▶ _Exercise brief_
Once you reach the line containing "Probability, 6: 0.0487 -> 0.0587" in the data below, restate each line word for word up to and including the one containing "Probability, 9: 0.0423 -> 0.0359".

::: Input for this task

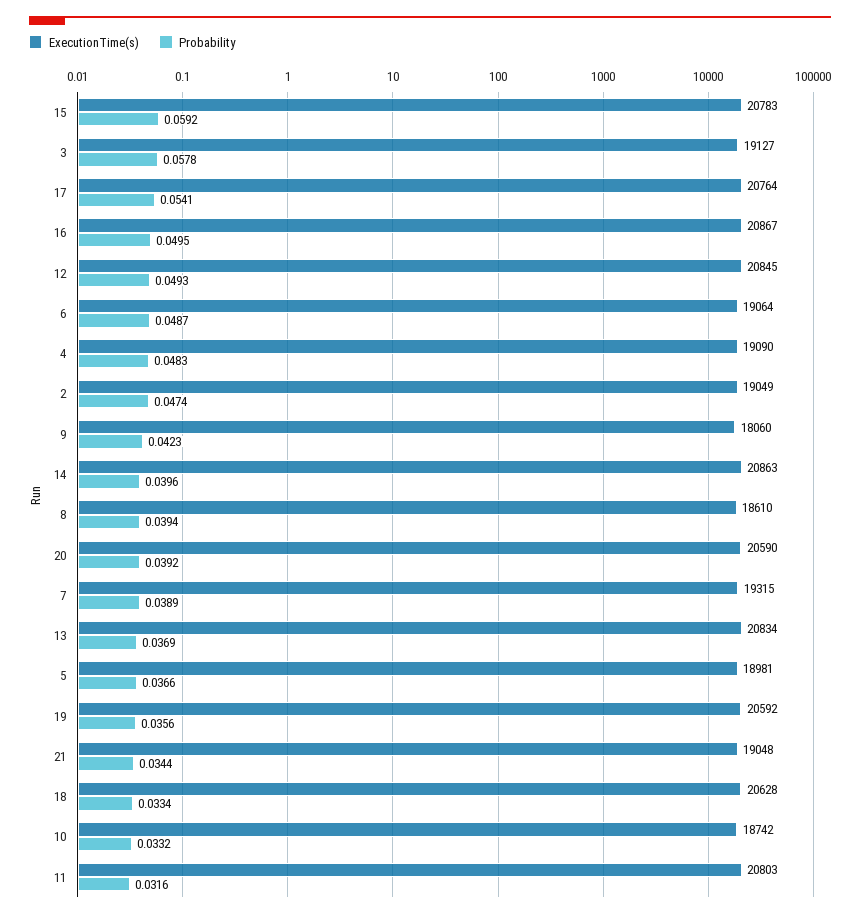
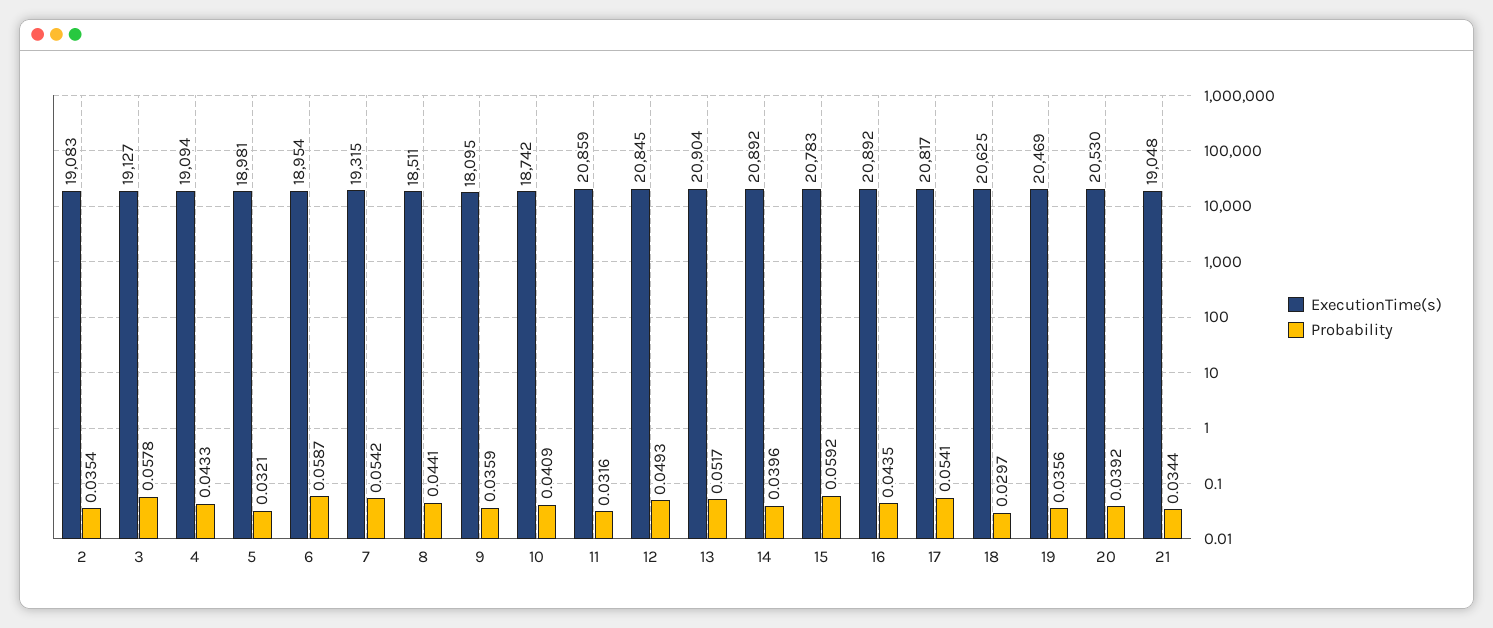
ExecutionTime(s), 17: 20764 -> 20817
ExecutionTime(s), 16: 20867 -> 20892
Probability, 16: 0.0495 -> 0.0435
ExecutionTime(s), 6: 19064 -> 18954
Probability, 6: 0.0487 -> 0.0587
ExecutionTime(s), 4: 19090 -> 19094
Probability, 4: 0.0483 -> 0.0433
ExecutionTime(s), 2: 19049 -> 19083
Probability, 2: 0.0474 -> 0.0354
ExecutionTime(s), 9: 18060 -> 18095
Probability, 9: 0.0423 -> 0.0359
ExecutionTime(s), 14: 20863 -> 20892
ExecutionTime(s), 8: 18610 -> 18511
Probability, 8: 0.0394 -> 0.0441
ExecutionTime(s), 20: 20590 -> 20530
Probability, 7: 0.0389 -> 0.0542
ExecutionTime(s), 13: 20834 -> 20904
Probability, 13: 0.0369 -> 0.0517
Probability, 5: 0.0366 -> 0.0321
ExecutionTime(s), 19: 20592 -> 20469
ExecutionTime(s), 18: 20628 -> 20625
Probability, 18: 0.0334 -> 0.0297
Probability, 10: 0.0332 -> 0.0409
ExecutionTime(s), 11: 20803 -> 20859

::::::

▶ _Written response_
Probability, 6: 0.0487 -> 0.0587
ExecutionTime(s), 4: 19090 -> 19094
Probability, 4: 0.0483 -> 0.0433
ExecutionTime(s), 2: 19049 -> 19083
Probability, 2: 0.0474 -> 0.0354
ExecutionTime(s), 9: 18060 -> 18095
Probability, 9: 0.0423 -> 0.0359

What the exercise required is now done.